‘Seriously?’ Iran Snipes at Trump Nuclear ‘Playing with Fire’ Taunt

An Iranian protester holds a banner to defend their country's nuclear activities as they attend a demonstration to mark the 28th anniversary of the Islamic Revolution, in Tehran, on Sunday Feb. 11, 2007. President Mahmoud Ahmadinejad struck a defiant, yet vague tone on Sunday, telling Iranians during the 28th anniversary …
AP Photo/ Hasan Sarbakhshian

President Donald Trump’s “playing with fire” reaction Monday to news Iran had breached its limits on enriched uranium prompted Iran’s foreign minister to hit back by asking “seriously?” in a one-word Twitter response.

Mohammad Javad Zarif his response to a White House statement late on Monday when the U.S. government claimed: “There is little doubt that even before the deal’s existence, Iran was violating its terms.”

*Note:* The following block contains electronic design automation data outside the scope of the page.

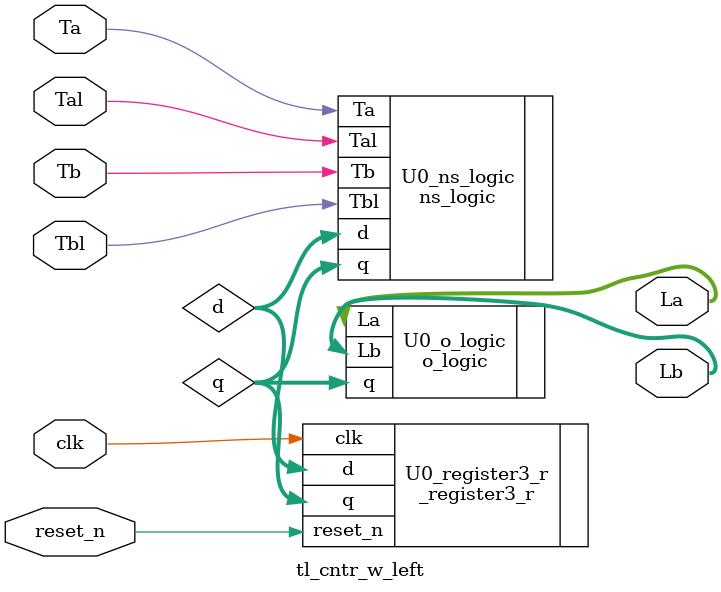
<source format=v>
module tl_cntr_w_left(clk, reset_n, Ta, Tal, Tb, Tbl, La, Lb);
//
input clk, reset_n, Ta, Tal, Tb, Tbl;
output [1:0] La, Lb;
wire [2:0] q, d;

ns_logic U0_ns_logic(.q(q[2:0]), .Ta(Ta), .Tal(Tal), .Tb(Tb), .Tbl(Tbl), .d(d[2:0]));
_register3_r U0_register3_r(.clk(clk), .reset_n(reset_n), .d(d[2:0]), .q(q[2:0]));
o_logic U0_o_logic(.q(q[2:0]), .La(La[1:0]), .Lb(Lb[1:0]));
//instance of ns_logic, register3, o_logic
endmodule 
</source>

And Donald Trump, at a White House event, accused Iran of “playing with fire” after stockpiling more enriched uranium than is allowed under a 2015  international agreement.

He said: “They know what they’re doing. They know what they’re playing with, and I think they’re playing with fire. So, no message to Iran whatsoever.”

The White House, while saying it would continue its maximum pressure campaign until Iran’s leaders change course, did not explain how Iran could have been breaking the terms of an agreement before it was created.

Iran announced on Monday it had amassed more low-enriched uranium than permitted under its 2015 nuclear deal with world powers.

The Joint Comprehensive Plan of Action (JCPOA), more commonly known as the Iran nuclear deal, was reached between Iran and the United States, the UK, Russia, France, China, Germany and the EU in July 2015 – and the U.S. then agreed to lift nuclear-related sanctions on Iran.